TYPE: SimilarityFunctionType DEFAULT: SimilarityFunctionType.L2

model

hsml.model.Model | None The hsml model used to generate the embedding.

TYPE: Model | None DEFAULT: None

get_embedding #

get_embedding(name: str) -> EmbeddingFeature

Get EmbeddingFeature associated with the feature name.

PARAMETER DESCRIPTION
name

The name of the embedding feature.

TYPE: str

RETURNS DESCRIPTION
EmbeddingFeature

The EmbeddingFeature associated with the name.

get_embeddings #

get_embeddings() -> list[EmbeddingFeature]

Returns the list of EmbeddingFeature objects associated with the index.

RETURNS DESCRIPTION
list[EmbeddingFeature]

All embedding features in the index.

count #

count(options: dict | None = None) -> int

Count the number of records in the feature group.

PARAMETER DESCRIPTION
options

The options used for the request to the vector database.
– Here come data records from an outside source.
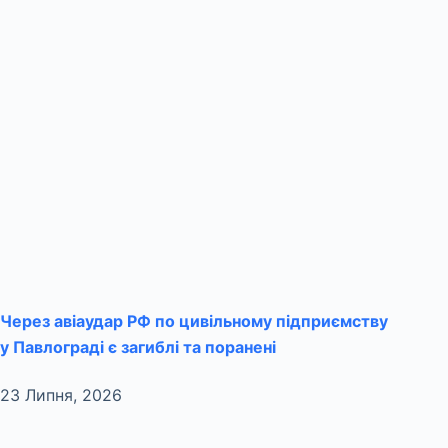
Через авіаудар РФ по цивільному підприємству
у Павлограді є загиблі та поранені
23 Липня, 2026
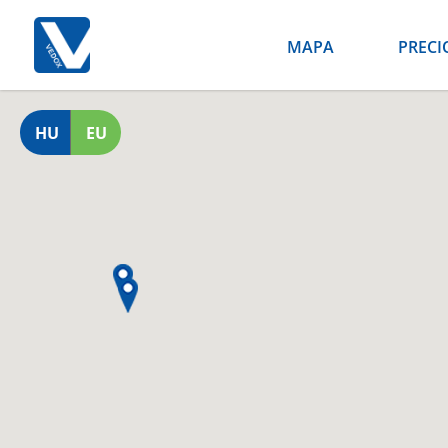
MAPA
PRECI
HU
EU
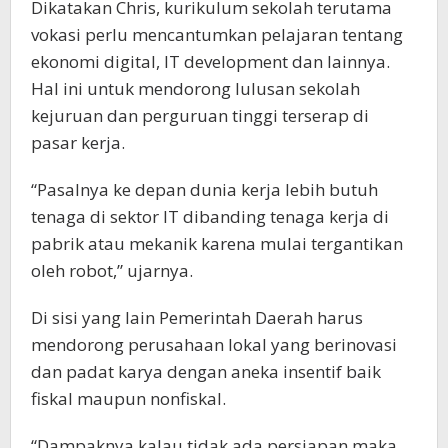
Dikatakan Chris, kurikulum sekolah terutama
vokasi perlu mencantumkan pelajaran tentang
ekonomi digital, IT development dan lainnya.
Hal ini untuk mendorong lulusan sekolah
kejuruan dan perguruan tinggi terserap di
pasar kerja.
“Pasalnya ke depan dunia kerja lebih butuh
tenaga di sektor IT dibanding tenaga kerja di
pabrik atau mekanik karena mulai tergantikan
oleh robot,” ujarnya.
Di sisi yang lain Pemerintah Daerah harus
mendorong perusahaan lokal yang berinovasi
dan padat karya dengan aneka insentif baik
fiskal maupun nonfiskal.
“Dampaknya kalau tidak ada persiapan maka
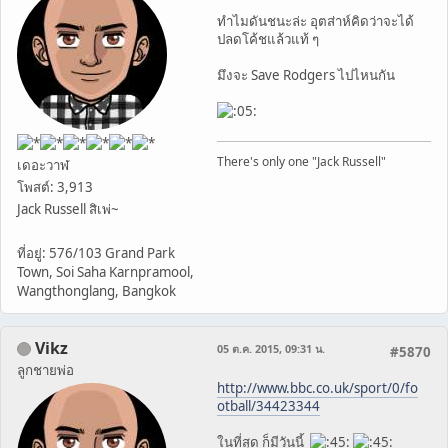
ทำไมดันชนะล่ะ อุตส่าห์คิดว่าจะได้
ปลดโค้ชแล้วแท้ ๆ
มึงจะ Save Rodgers ไปไหนกัน
There's only one "Jack Russell"
เดอะวาฬ
โพสต์: 3,913
Jack Russell สิเพ่~
ที่อยู่: 576/103 Grand Park
Town, Soi Saha Karnpramool,
Wangthonglang, Bangkok
Vikz
05 ต.ค. 2015, 09:31 น.
#5870
ลูกชายพ่อ
http://www.bbc.co.uk/sport/0/fo
otball/34423344
ในที่สุด ก็มีวันนี้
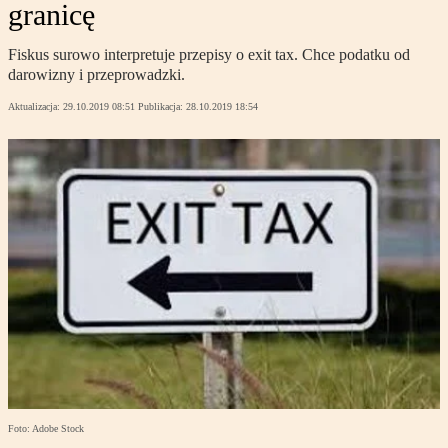
granicę
Fiskus surowo interpretuje przepisy o exit tax. Chce podatku od
darowizny i przeprowadzki.
Aktualizacja:
29.10.2019 08:51
Publikacja:
28.10.2019 18:54
Foto: Adobe Stock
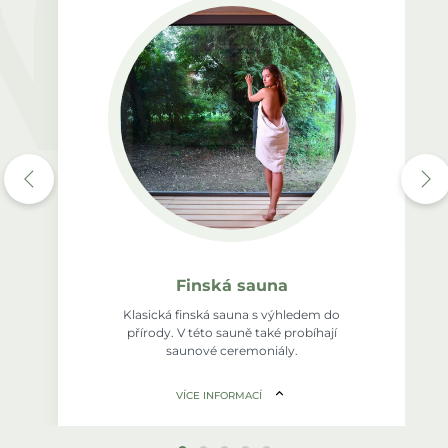
Finská sauna
Klasická finská sauna s výhledem do
přírody. V této sauně také probíhají
saunové ceremoniály.
VÍCE INFORMACÍ
Doporučená délka saunování:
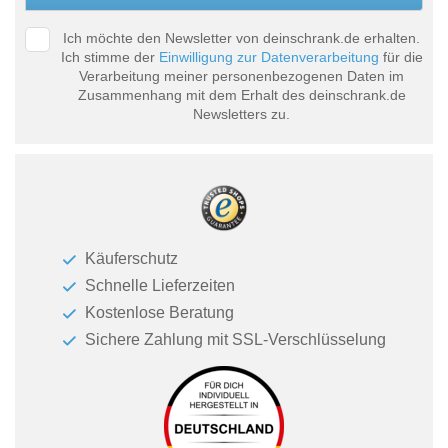
Ich möchte den Newsletter von deinschrank.de erhalten.
Ich stimme der
Einwilligung zur Datenverarbeitung
für die
Verarbeitung meiner personenbezogenen Daten im
Zusammenhang mit dem Erhalt des deinschrank.de
Newsletters zu.
Käuferschutz
Schnelle Lieferzeiten
Kostenlose Beratung
Sichere Zahlung mit SSL-Verschlüsselung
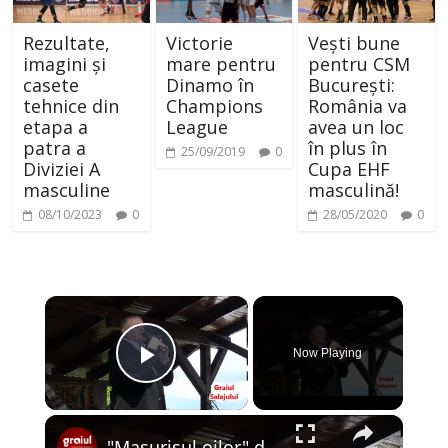
Rezultate,
Victorie
Vești bune
imagini și
mare pentru
pentru CSM
casete
Dinamo în
București:
tehnice din
Champions
România va
etapa a
League
avea un loc
patra a
în plus în
25/09/2019
0
Diviziei A
Cupa EHF
masculine
masculină!
08/10/2023
0
28/05/2020
0
×
Now Playing
Play Video
×
"Masurisul oilor" de la Pria editia a 53-a - 2019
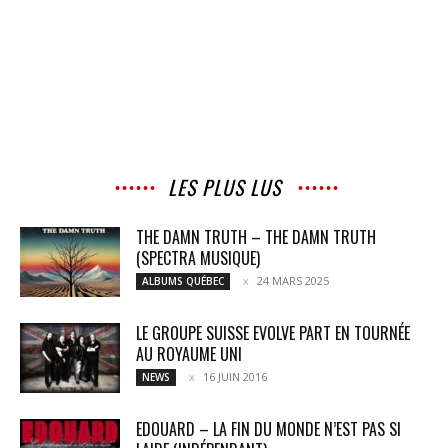
LES PLUS LUS
THE DAMN TRUTH – THE DAMN TRUTH
(SPECTRA MUSIQUE)
24 MARS 2025
ALBUMS QUÉBEC
LE GROUPE SUISSE EVOLVE PART EN TOURNÉE
AU ROYAUME UNI
16 JUIN 2016
NEWS
EDOUARD – LA FIN DU MONDE N’EST PAS SI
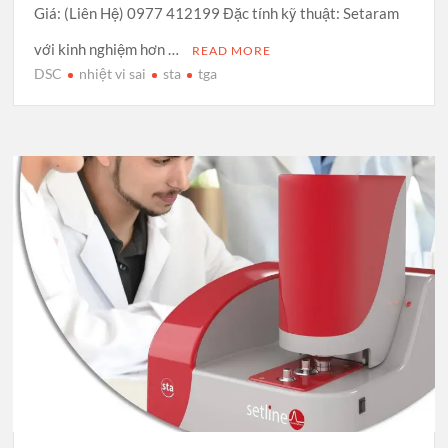
Giá: (Liên Hệ) 0977 412199 Đặc tính kỹ thuật: Setaram
với kinh nghiệm hơn …
READ MORE
DSC
nhiệt vi sai
sta
tga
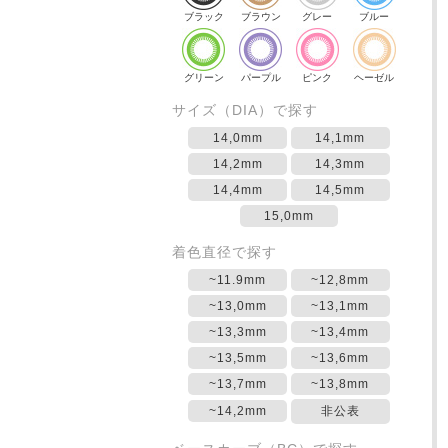
ブラック
ブラウン
グレー
ブルー
グリーン
パープル
ピンク
ヘーゼル
サイズ（DIA）で探す
14,0mm
14,1mm
14,2mm
14,3mm
14,4mm
14,5mm
15,0mm
着色直径で探す
~11.9mm
~12,8mm
~13,0mm
~13,1mm
~13,3mm
~13,4mm
~13,5mm
~13,6mm
~13,7mm
~13,8mm
~14,2mm
非公表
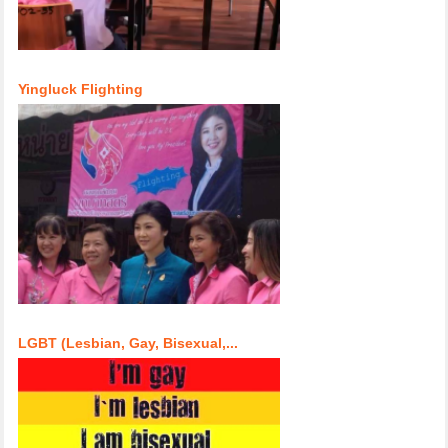
Yingluck Flighting
LGBT (Lesbian, Gay, Bisexual,...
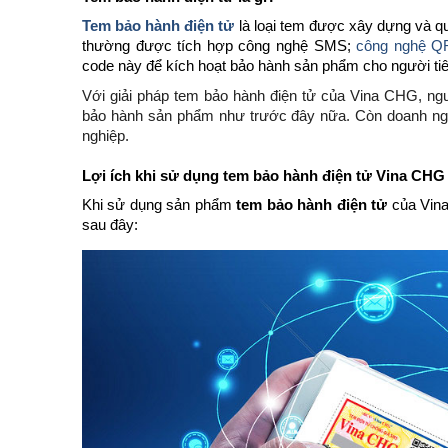
Tem bảo hành điện tử
là loại tem được xây dựng và qu
thường được tích hợp công nghệ SMS;
công nghệ Q
code này để kích hoạt bảo hành sản phẩm cho người ti
Với giải pháp tem bảo hành điện tử của Vina CHG, ngườ
bảo hành sản phẩm như trước đây nữa. Còn doanh ngh
nghiệp.
Lợi ích khi sử dụng tem bảo hành điện tử Vina CHG 
Khi sử dụng sản phẩm
tem bảo hành điện tử
của Vina
sau đây:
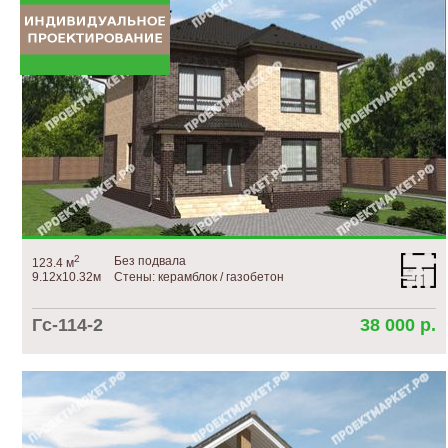
2
Без подвала
123.4 м
9.12х10.32м
Стены: керамблок / газобетон
Гс-114-2
38 000 р.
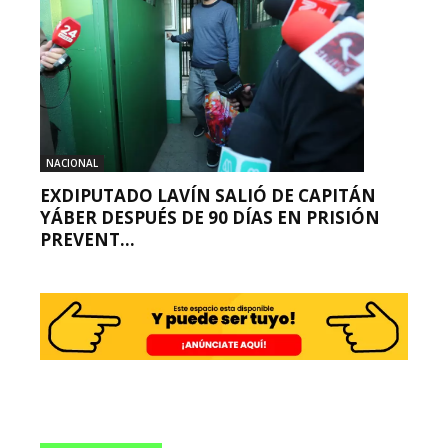
NACIONAL
EXDIPUTADO LAVÍN SALIÓ DE CAPITÁN
YÁBER DESPUÉS DE 90 DÍAS EN PRISIÓN
PREVENT...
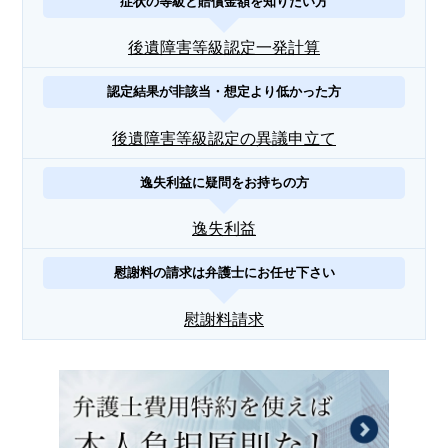
症状の等級と賠償金額を知りたい方
後遺障害等級認定一発計算
認定結果が非該当・想定より低かった方
後遺障害等級認定の異議申立て
逸失利益に疑問をお持ちの方
逸失利益
慰謝料の請求は弁護士にお任せ下さい
慰謝料請求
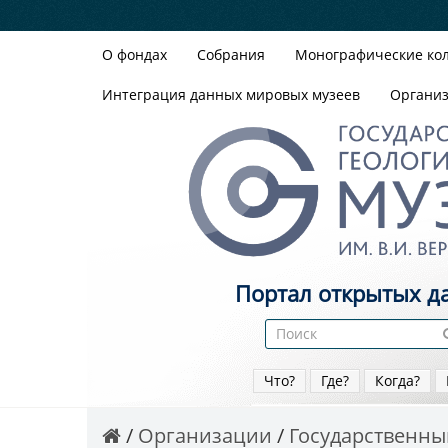
О фондах
Собрания
Монографические ко
Интеграция данных мировых музеев
Органи
Портал открытых д
Что?
Где?
Когда?
Организации
Государственный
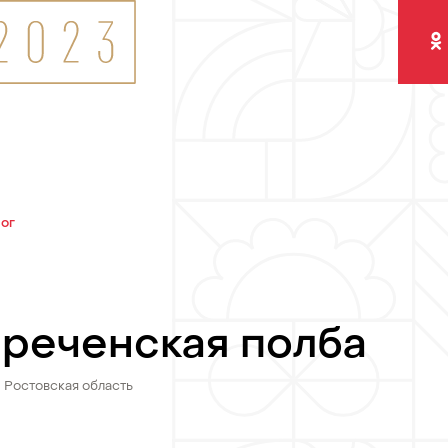
Одно
лог
реченская полба
Ростовская область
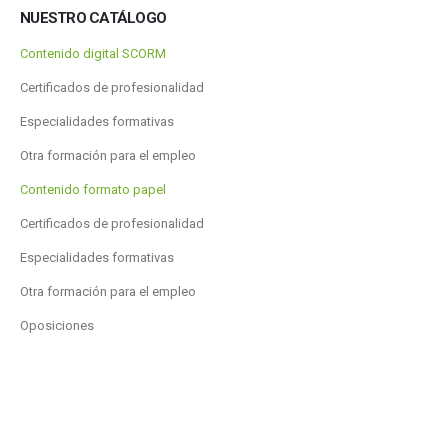
NUESTRO CATÁLOGO
Contenido digital SCORM
Certificados de profesionalidad
Especialidades formativas
Otra formación para el empleo
Contenido formato papel
Certificados de profesionalidad
Especialidades formativas
Otra formación para el empleo
Oposiciones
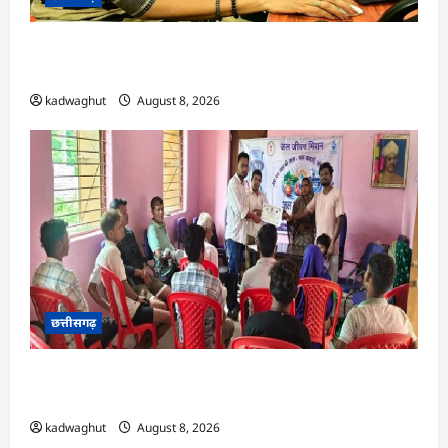
CG : दीपक चौधरी का सीएम हेल्पलाइन में डीजी पे मांग
हुआ पूरा …
kadwaghut
August 8, 2026
छत्तीसगढ़
CG : भोथीडीह में हुआ जल अर्पण व जनजागरूकता का
आयोजन …
kadwaghut
August 8, 2026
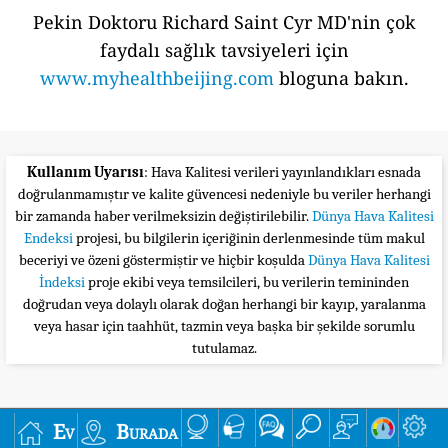
Pekin Doktoru Richard Saint Cyr MD'nin çok
faydalı sağlık tavsiyeleri için
www.myhealthbeijing.com
bloguna bakın.
Kullanım Uyarısı
: Hava Kalitesi verileri yayınlandıkları esnada
doğrulanmamıştır ve kalite güvencesi nedeniyle bu veriler herhangi
bir zamanda haber verilmeksizin değiştirilebilir.
Dünya Hava Kalitesi
Endeksi
projesi, bu bilgilerin içeriğinin derlenmesinde tüm makul
beceriyi ve özeni göstermiştir ve hiçbir koşulda
Dünya Hava Kalitesi
İndeksi
proje ekibi veya temsilcileri, bu verilerin temininden
doğrudan veya dolaylı olarak doğan herhangi bir kayıp, yaralanma
veya hasar için taahhüt, tazmin veya başka bir şekilde sorumlu
tutulamaz.
Ev
Burada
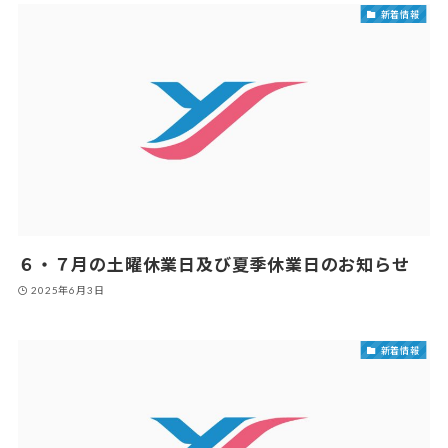
新着情報
６・７月の土曜休業日及び夏季休業日のお知らせ
2025年6月3日
新着情報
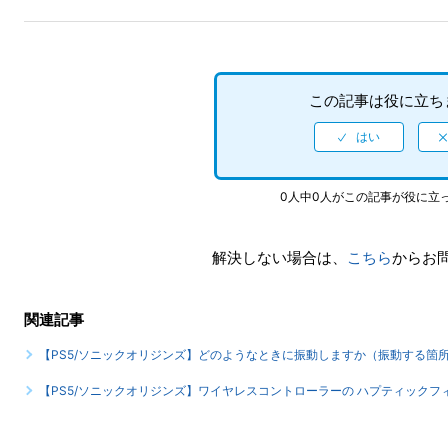
この記事は役に立ち
0人中0人がこの記事が役に立
解決しない場合は、
こちら
からお
関連記事
【PS5/ソニックオリジンズ】どのようなときに振動しますか（振動する箇
【PS5/ソニックオリジンズ】ワイヤレスコントローラーの ハプティックフ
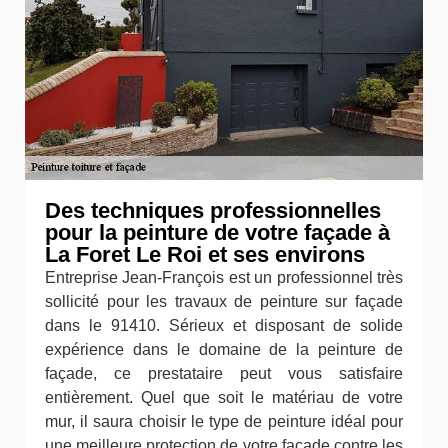
Des techniques professionnelles
pour la peinture de votre façade à
La Foret Le Roi et ses environs
Entreprise Jean-François est un professionnel très
sollicité pour les travaux de peinture sur façade
dans le 91410. Sérieux et disposant de solide
expérience dans le domaine de la peinture de
façade, ce prestataire peut vous satisfaire
entièrement. Quel que soit le matériau de votre
mur, il saura choisir le type de peinture idéal pour
une meilleure protection de votre façade contre les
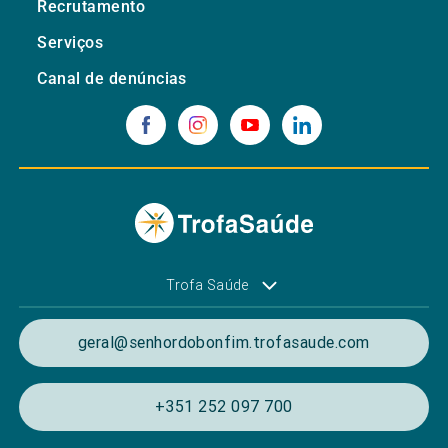
Recrutamento
Serviços
Canal de denúncias
Trofa Saúde
geral@senhordobonfim.trofasaude.com
+351 252 097 700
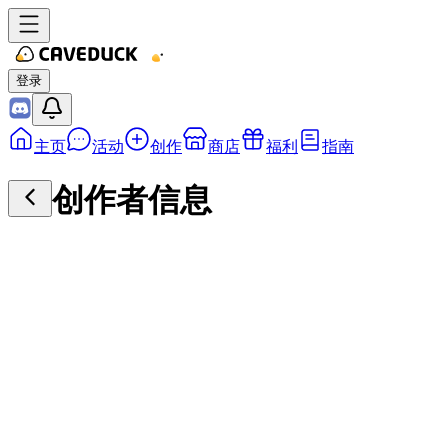
登录
主页
活动
创作
商店
福利
指南
创作者信息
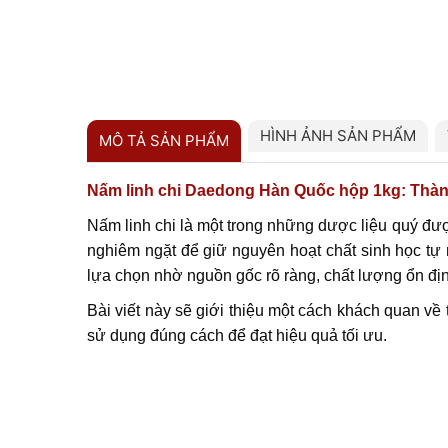
HÌNH ẢNH SẢN PHẨM
MÔ TẢ SẢN PHẨM
Nấm linh chi Daedong Hàn Quốc hộp 1kg: Thàn
Nấm linh chi là một trong những dược liệu quý đượ
nghiêm ngặt để giữ nguyên hoạt chất sinh học tự
lựa chọn nhờ nguồn gốc rõ ràng, chất lượng ổn đ
Bài viết này sẽ giới thiệu một cách khách quan v
sử dụng đúng cách để đạt hiệu quả tối ưu.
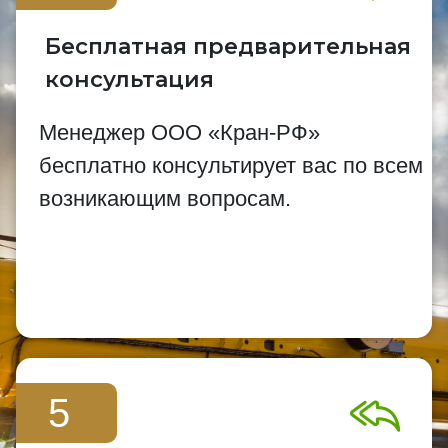
Бесплатная предварительная
консультация
Менеджер ООО «Кран-РФ»
бесплатно консультирует вас по всем
возникающим вопросам.
5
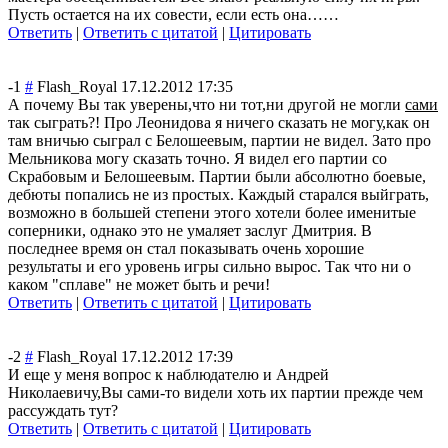
Пусть остается на их совести, если есть она……
Ответить
|
Ответить с цитатой
|
Цитировать
-1
#
Flash_Royal
17.12.2012 17:35
А почему Вы так уверены,что ни тот,ни другой не могли
сами
так сыграть?! Про Леонидова я ничего сказать не могу,как он
там вничью сыграл с Белошеевым, партии не видел. Зато про
Мельникова могу сказать точно. Я видел его партии со
Скрабовым и Белошеевым. Партии были абсолютно боевые,
дебюты попались не из простых. Каждый старался выйграть,
возможно в большей степени этого хотели более именитые
соперники, однако это не умаляет заслуг Дмитрия. В
последнее время он стал показывать очень хорошие
результаты и его уровень игры сильно вырос. Так что ни о
каком "сплаве" не может быть и речи!
Ответить
|
Ответить с цитатой
|
Цитировать
-2
#
Flash_Royal
17.12.2012 17:39
И еще у меня вопрос к наблюдателю и Андрей
Николаевичу,Вы сами-то видели хоть их партии прежде чем
рассуждать тут?
Ответить
|
Ответить с цитатой
|
Цитировать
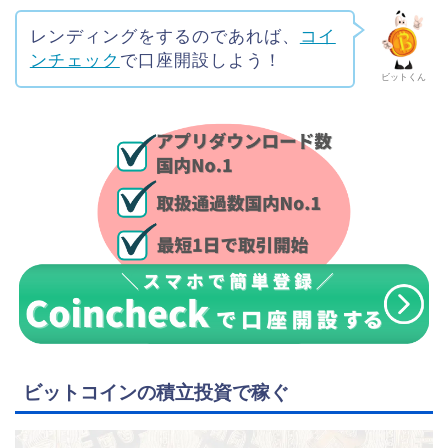
レンディングをするのであれば、
コイ
ンチェック
で口座開設しよう！
ビットくん
ビットコインの積立投資で稼ぐ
The keys are attribute values of OpensearchRequestOption.

TYPE: dict | None DEFAULT: None

RETURNS DESCRIPTION
int

The number of records in the feature group.

RAISES DESCRIPTION
ValueError

If the feature group is not initialized.

hopsworks.client.exceptions.FeatureStoreException

If an error occurs during the count operation.

SimilarityFunctionType #

Enumeration class representing different types of similarity functions.

L2 class-attribute instance-attribute #

L2: str = 'l2_norm'

Represents L2 norm similarity function.

COSINE class-attribute instance-attribute #

COSINE: str = 'cosine'

Represents cosine similarity function.

DOT_PRODUCT class-attribute instance-attribute #

DOT_PRODUCT: str = 'dot_product'

Represents dot product similarity function.